Using → GPU Metrics

Open XDMoD includes support for GPU metrics in the jobs realm starting with version 9.0.0. Specifically, the number of GPUs allocated to each job is tracked and used to calculate the number of GPU hours and to allow grouping by the number of GPUs allocated.

Only Slurm and PBS are supported at this time.

Please note that if your resource manager is not supported or GPU data is not available/parsable, that Open XDMoD will report zero GPU hours and a GPU count of zero.

Slurm

The GPU count source for Slurm data is the AllocTRES accounting field taken from sacct output. This field contains the Trackable Resources allocated to the job. The specific resource that is used to determine the GPU count is the Generic Resource identified by gres/gpu.

For example:

billing=10,cpu=10,gres/gpu=4,mem=374000M,node=2

This AllocTRES value would indicate that the job was allocated 4 GPUs.

PBS

The GPU source count for PBS data is the Resource_List.nodes field in the accounting log files. If a value is specified for gpus then that is used as the number of GPUs per node.

For example:

Resource_List.nodes=2:ppn=32:gpus=2

This would indicate that the job used 4 GPUs (2 GPUs per node * 2 nodes).

Non-Standard PBS GPU data

In addition to the standard way of logging GPUs, two non-standard ways of logging this data are also supported. If the GPU count cannot be determined from Resource_List.nodes then these will be used when present.
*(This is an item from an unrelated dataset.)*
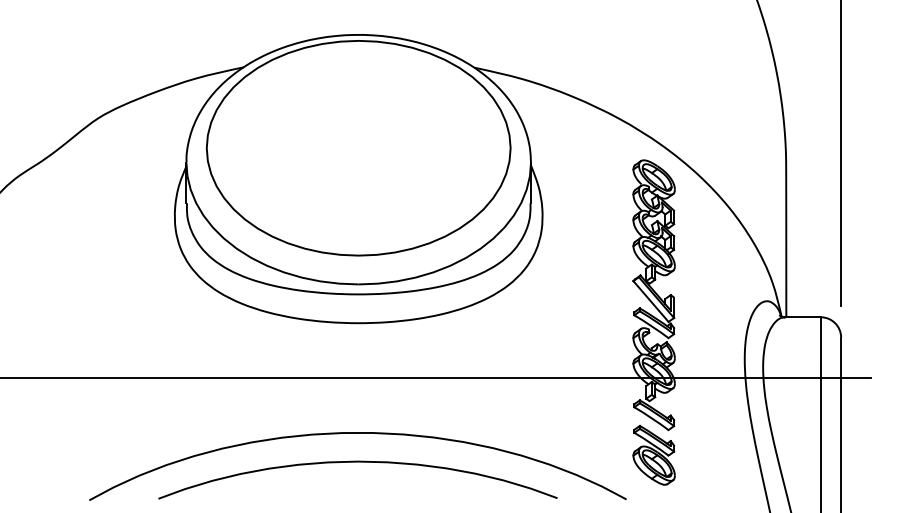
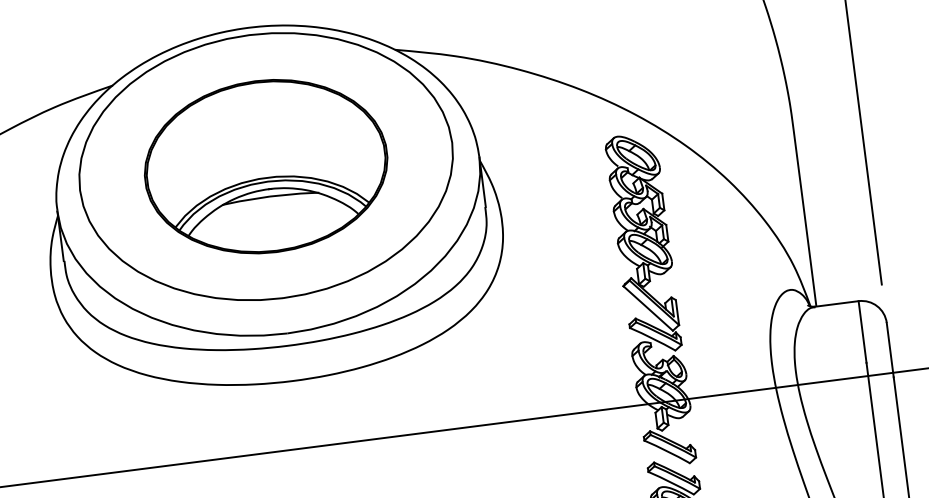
part: (358, 147) -> (265, 165), added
If the Resource_List.nodect field specifies a value for gpus then that will be used.

For example:

Resource_List.nodect=2:ppn=32:gpu=2

This would indicate that the job used 4 GPUs (2 GPUs per node * 2 nodes).

If neither of those methods produce a value, then Resource_List.gpu may be used to determine the number of GPUs.

For example:

Resource_List.gpu=2

This would indicate that the job used 2 GPUs.